EFFECTIVE SPEECH EMOTION RECOGNITION USING R-CNN & BLSTM

Muhammad Hassan Askari; Adeel Shahzad; Ahmed Faraz; Muhammad Fuzail; Naeem Aslam; Mohsin Ali Tariq

doi:10.71146/kjmr514

Authors

Muhammad Hassan Askari Department of Computer Science, NFC Institute of Engineering and Technology, Multan, Pakistan. Author
Adeel Shahzad Department of Computer Science, Virtual University of Pakistan. Author
Ahmed Faraz Department of Computer Science, University of Lahore, Pakistan. Author
Muhammad Fuzail Department of Computer Science, NFC Institute of Engineering and Technology, Multan, Pakistan.

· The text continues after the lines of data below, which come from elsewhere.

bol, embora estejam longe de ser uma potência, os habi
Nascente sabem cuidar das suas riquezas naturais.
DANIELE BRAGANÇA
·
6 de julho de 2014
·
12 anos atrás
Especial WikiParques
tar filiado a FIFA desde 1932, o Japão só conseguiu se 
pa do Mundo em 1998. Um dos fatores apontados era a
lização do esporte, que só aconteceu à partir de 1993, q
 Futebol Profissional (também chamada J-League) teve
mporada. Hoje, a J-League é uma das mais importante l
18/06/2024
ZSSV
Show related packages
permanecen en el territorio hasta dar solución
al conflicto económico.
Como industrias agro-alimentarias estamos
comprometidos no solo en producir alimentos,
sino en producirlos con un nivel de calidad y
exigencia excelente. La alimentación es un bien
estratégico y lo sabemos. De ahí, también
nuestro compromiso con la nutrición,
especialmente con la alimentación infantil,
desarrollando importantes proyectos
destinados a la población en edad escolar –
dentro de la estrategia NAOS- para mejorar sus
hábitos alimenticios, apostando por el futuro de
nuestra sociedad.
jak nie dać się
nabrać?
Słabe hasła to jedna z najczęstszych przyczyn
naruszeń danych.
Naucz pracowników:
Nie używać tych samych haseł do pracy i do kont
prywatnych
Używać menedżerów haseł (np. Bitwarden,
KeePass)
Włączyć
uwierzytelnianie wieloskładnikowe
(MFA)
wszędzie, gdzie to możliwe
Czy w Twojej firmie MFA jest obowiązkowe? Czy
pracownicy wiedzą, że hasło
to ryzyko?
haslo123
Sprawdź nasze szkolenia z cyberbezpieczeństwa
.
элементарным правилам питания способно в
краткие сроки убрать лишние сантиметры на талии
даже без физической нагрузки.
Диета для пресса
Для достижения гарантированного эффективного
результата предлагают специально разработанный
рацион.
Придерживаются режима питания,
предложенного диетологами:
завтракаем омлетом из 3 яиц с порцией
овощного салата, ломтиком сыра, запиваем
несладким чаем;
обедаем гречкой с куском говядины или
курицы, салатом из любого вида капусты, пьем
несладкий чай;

Author
Naeem Aslam Department of Computer Science, NFC Institute of Engineering and Technology, Multan, Pakistan. Author
Mohsin Ali Tariq Department of Computer Science, NFC Institute of Engineering and Technology, Multan, Pakistan. Author

DOI:

https://doi.org/10.71146/kjmr514

Abstract

Speech Emotion Recognition (SER) is gaining significant attention in the field of human-computer interaction (HCI) over past decade. Specially in the fields like health, security, communication, and entertainment. But due to the lack of research on how to boost the speech processing efficiency, the current emotion recognition systems need improvement and more accuracy. To enhance the accuracy, we proposed an Effective Speech Emotion Recognition System (ESERS) which is a hybrid approach that uses Autoencoders (AEs) for denoising and robust feature extraction with a Self-Attentional Convolutional Neural Network–Bidirectional Long Short-Term Memory (CNN-BLSTM) architecture for effective temporal and contextual modeling. Using CREMA Dataset, we achieved Weighted Accuracy (WA) improved from 73.9% to 81.6% and Unweighted Accuracy (UA) increased from 68.5% to 82.8%. which shows absolute improvement of 7.7% and 14.3%, and relative improvements of 10.4% and 20.9% respectively. Hence, to enhance system efficiency, the hybrid approach outperforms traditional approaches currently in use.